You have to do something Miss Blaak, they are on our trail, it is only a matter of time before they get us,” a tall smooth skinned Ugandan lady pleaded to Mirjam Blaak in 1982.
In less than five years, in 1986, Janet Museveni, the lady Blaak helped get asylum in Sweden, became Uganda’s First Lady.
“Those were hard times for Ugandan exiles in Kenya,” recalls Blaak “Milton Obote’s National Security Agency were on the prowl in Nairobi, hunting for Ugandan dissidents. A number of high profile disappearances had already happened. One of them, of the late Balaki Kirya who woke from an injection to find himself in Kampala.”

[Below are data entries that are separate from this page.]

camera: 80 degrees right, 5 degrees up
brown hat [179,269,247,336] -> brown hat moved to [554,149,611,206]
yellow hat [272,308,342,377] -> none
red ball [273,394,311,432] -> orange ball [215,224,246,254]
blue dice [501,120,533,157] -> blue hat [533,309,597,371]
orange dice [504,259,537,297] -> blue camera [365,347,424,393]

As a protection officer in the United Nations High Commission for Refugees (UNHCR) in Nairobi in the 1980s, Blaak helped many exiles from Uganda. Among them were ministers Ruhakana Rugunda (Internal Affairs) and Amama Mbabazi (Defence). Soon after that Blaak became a Ugandan when she married Dr Ronald Batta (RIP).
“I was born in Netherlands in 1956. I have two sisters and one brother and I had a very happy childhood. My father Joe Blaak worked for a shipping company and travelled quite a lot. He would tell us stories of his experiences in Japan, Australia and Indonesia, so I developed a liking for other countries quite early, ” says Blaak.

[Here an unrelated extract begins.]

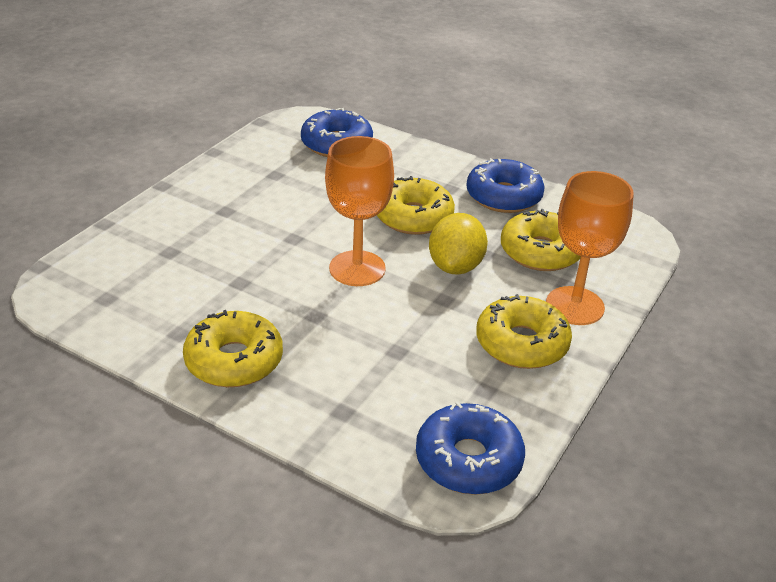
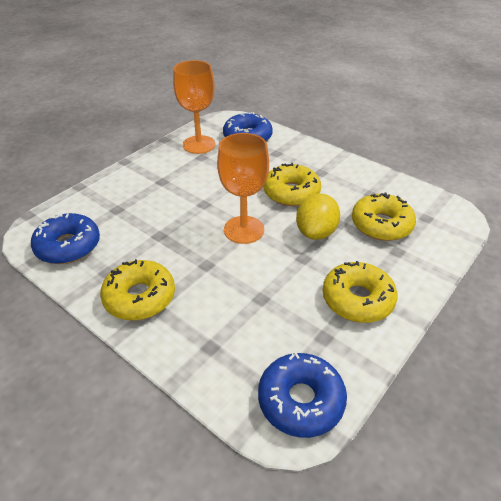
camera: 10 degrees right, 5 degrees up
blue donut [466,158,545,213] -> blue donut moved to [31,213,100,264]
orange goblet [546,171,634,325] -> orange goblet moved to [173,60,216,154]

I got a chance to start travelling when I worked as a part-time stewardess with the Royal Dutch Airlines KLMI while I studied law at Utrecht University.
“After completing a masters degree in international law, I took up a job at the UNHCR in Nairobi 1982,” she adds.

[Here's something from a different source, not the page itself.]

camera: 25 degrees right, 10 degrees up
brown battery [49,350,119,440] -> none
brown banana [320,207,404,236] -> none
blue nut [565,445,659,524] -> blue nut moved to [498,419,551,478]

After Milton Obote’s overthrow, Blaak came to Uganda. “The country was in a shambles. I have a lot of respect for President Yoweri Museveni because of the way he has turned the country’s fortune round,” she says.
Blaak met Dr Ronald Batta, one the ministers in the first NRM government, in 1986.
One thing led to another and before long, they became husband and wife. Together they ran a tour company. Blaak became a Ugandan citizen and the couple had two children.
“He (Batta) was not only a good surgeon, he is probably the most intelligent man I have met, he was incorruptible. It is sad he died at only 53,” says Blaak.
Blaak had to close their tour business in 1999 when the tourist industry in Uganda nose-dived after suspected Interahamwe killed American tourists in Bwindi.
In 2001, President Museveni appointed her Uganda’s deputy ambassador in Brussels. Her brief was to handle commercial diplomacy.
“It is a tough job,” says Blaak. “I have to make a lot of sacrifices to meet set goals. Most business people shun embassies, so I have to go out to them. I drive over 3000km in a month on a borrowed vehicle. I am constantly on the road trying to woo businesses to Uganda and find markets for our products. There is no need to sit in an office.”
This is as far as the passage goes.